## DIRECTIONS
What lines of the data below include the word "Actions"? Report them by copying each.

## MATERIALS PROVIDED
###
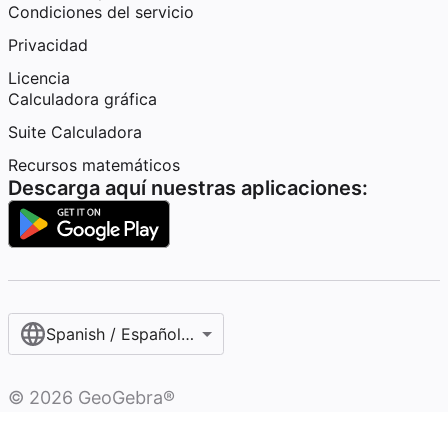
Condiciones del servicio
Privacidad
Licencia
Calculadora gráfica
Suite Calculadora
Recursos matemáticos
Descarga aquí nuestras aplicaciones:
Spanish / Español (internacional)
©
2026
GeoGebra®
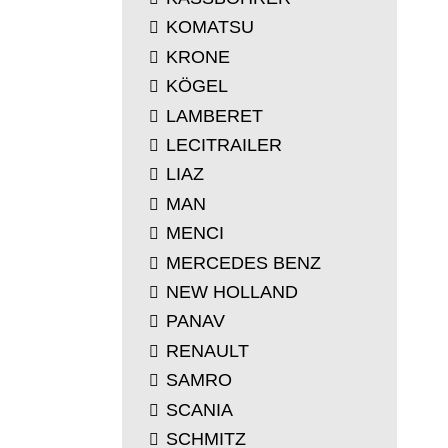
KOMATSU
KRONE
KÖGEL
LAMBERET
LECITRAILER
LIAZ
MAN
MENCI
MERCEDES BENZ
NEW HOLLAND
PANAV
RENAULT
SAMRO
SCANIA
SCHMITZ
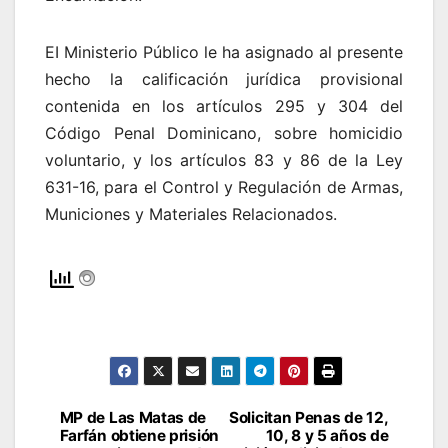
EI Ministerio Público le ha asignado al presente
hecho la calificación jurídica provisional
contenida en los artículos 295 y 304 del
Código Penal Dominicano, sobre homicidio
voluntario, y los artículos 83 y 86 de la Ley
631-16, para el Control y Regulación de Armas,
Municiones y Materiales Relacionados.
MP de Las Matas de
Solicitan Penas de 12,
Navegación
Farfán obtiene prisión
10, 8 y 5 años de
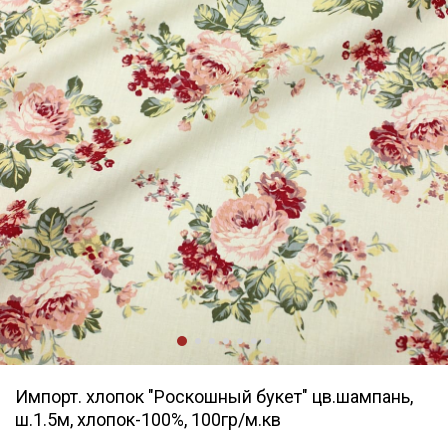
Импорт. хлопок "Роскошный букет" цв.шампань,
ш.1.5м, хлопок-100%, 100гр/м.кв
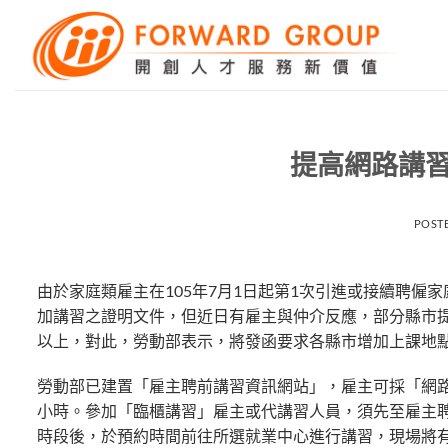
Skip
to
content
提高網路講習
POST
由於家庭類雇主在105年7月1日起第1次引進或接續聘
加講習之證明文件，但近日有雇主與仲介反應，部分縣市
以上，對此，勞動部表示，將發函要求各縣市增加上課地
勞動部已建置「雇主聘前講習資訊網站」，雇主可採「網路
小時。參加「臨櫃講習」雇主或代講習人員，須先至雇主
時段後，於預約時間前往所選就業中心進行講習，現場將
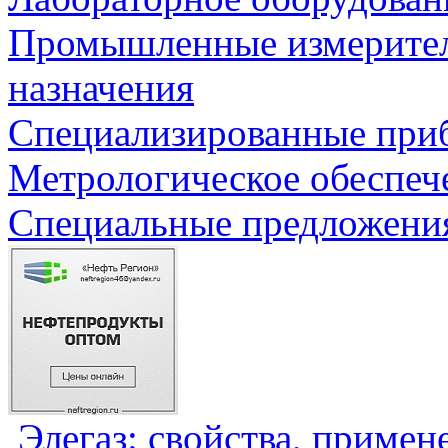
Промышленные измерите
назначения
Специализированные приб
Метрологическое обеспеч
Специальные предложения
Элегаз: свойства, примен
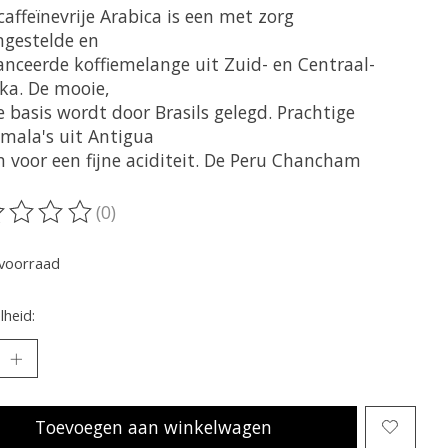
affeïnevrije Arabica is een met zorg
gestelde en
anceerde koffiemelange uit Zuid- en Centraal-
ka. De mooie,
 basis wordt door Brasils gelegd. Prachtige
mala's uit Antigua
n voor een fijne aciditeit. De Peru Chancham
(0)
oordeling van dit product is
0
van de 5
voorraad
heid:
Toevoegen aan winkelwagen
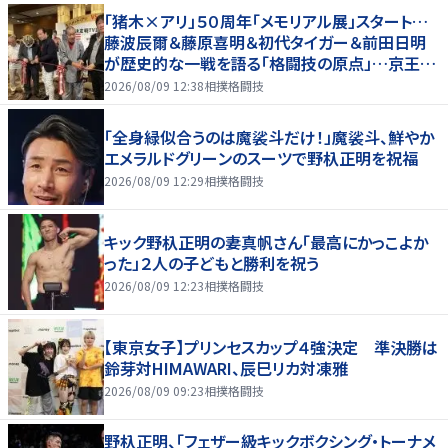
「猪木×アリ」５０周年「メモリアル展」スタート…
藤波辰爾＆藤原喜明＆初代タイガー＆前田日明
が歴史的な一戦を語る「格闘技の原点」…京王プ
ラザホテルで３１日まで
2026/08/09 12:38
相撲格闘技
「全身緑似合うのは魔裟斗だけ！」魔裟斗、鮮やか
エメラルドグリーンのスーツで野杁正明を祝福
2026/08/09 12:29
相撲格闘技
キック野杁正明の妻真帆さん「最高にかっこよか
った」２人の子どもと勝利を祝う
2026/08/09 12:23
相撲格闘技
【東京女子】プリンセスカップ４強決定 準決勝は
鈴芽対HIMAWARI、辰巳リカ対凍雅
2026/08/09 09:23
相撲格闘技
野杁正明、「フェザー級キックボクシング・トーナメ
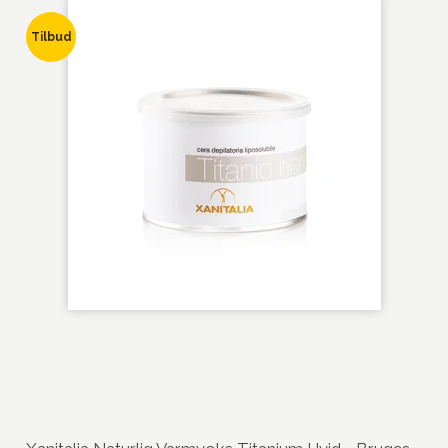
Tilbud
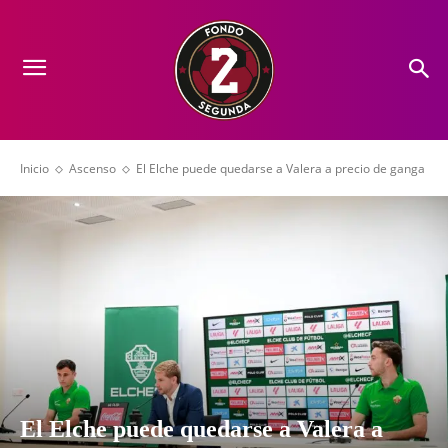
Inicio
Ascenso
El Elche puede quedarse a Valera a precio de ganga
El Elche puede quedarse a Valera a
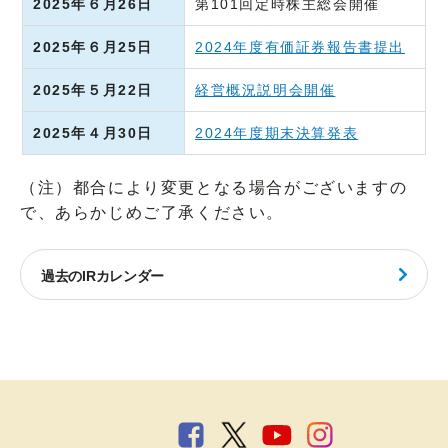
2025年６月26日
第101回定時株主総会開催
2025年６月25日
2024年度有価証券報告書提出
2025年５月22日
経営概況説明会開催
2025年４月30日
2024年度期末決算発表
（注）都合により変更となる場合がございますの
で、あらかじめご了承ください。
過去のIRカレンダー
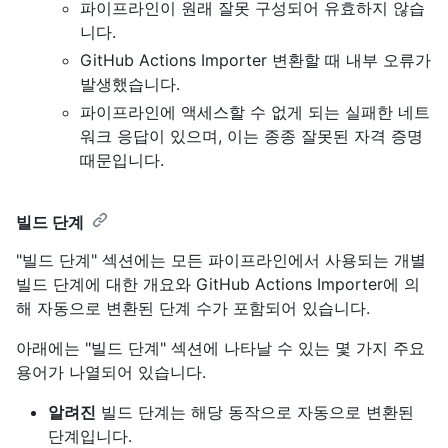
파이프라인이 원래 잘못 구성되어 유효하지 않습
니다.
GitHub Actions Importer 변환할 때 내부 오류가
발생했습니다.
파이프라인에 액세스할 수 없게 되는 실패한 네트
워크 응답이 있으며, 이는 종종 잘못된 자격 증명
때문입니다.
빌드 단계
"빌드 단계" 섹션에는 모든 파이프라인에서 사용되는 개별
빌드 단계에 대한 개요와 GitHub Actions Importer에 의
해 자동으로 변환된 단계 수가 포함되어 있습니다.
아래에는 "빌드 단계" 섹션에 나타날 수 있는 몇 가지 주요
용어가 나열되어 있습니다.
알려진
빌드 단계는 해당 동작으로 자동으로 변환된
단계입니다.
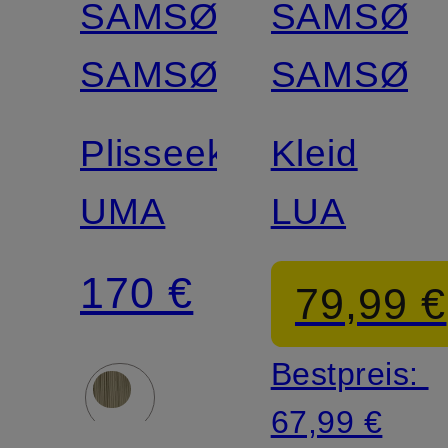
SAMSØE
SAMSØE
SAMSØE
SAMSØE
Plisseekleid
Kleid
UMA
LUA
170 €
79,99 €
Bestpreis:
67,99 €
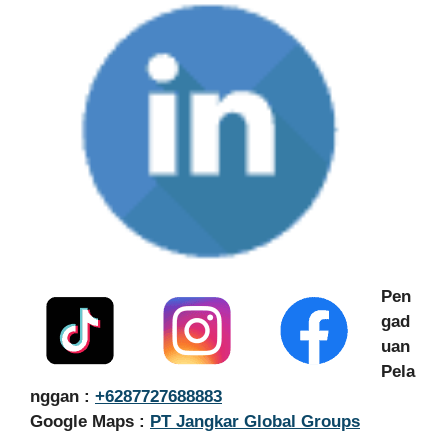
Pen
gad
uan
Pela
nggan :
+6287727688883
Google Maps :
PT Jangkar Global Groups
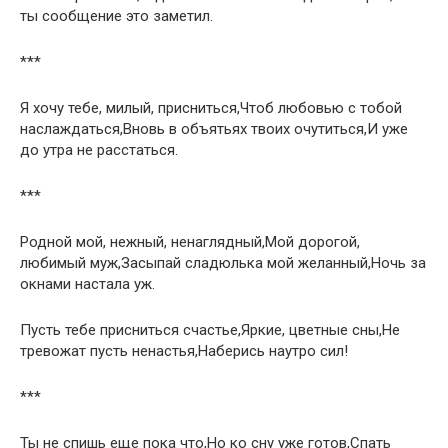
ты сообщение это заметил.
***
Я хочу тебе, милый, присниться,Чтоб любовью с тобой
наслаждаться,Вновь в объятьях твоих очутиться,И уже
до утра не расстаться.
***
Родной мой, нежный, ненаглядный,Мой дорогой,
любимый муж,Засыпай сладюлька мой желанный,Ночь за
окнами настала уж.
Пусть тебе присниться счастье,Яркие, цветные сны,Не
тревожат пусть ненастья,Наберись наутро сил!
***
Ты не спишь еще пока что,Но ко сну уже готов,Спать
###
## ANSWER SPACE
GitHub Actions Importer 변환할 때 내부 오류가
빌드 단계에 대한 개요와 GitHub Actions Importer에 의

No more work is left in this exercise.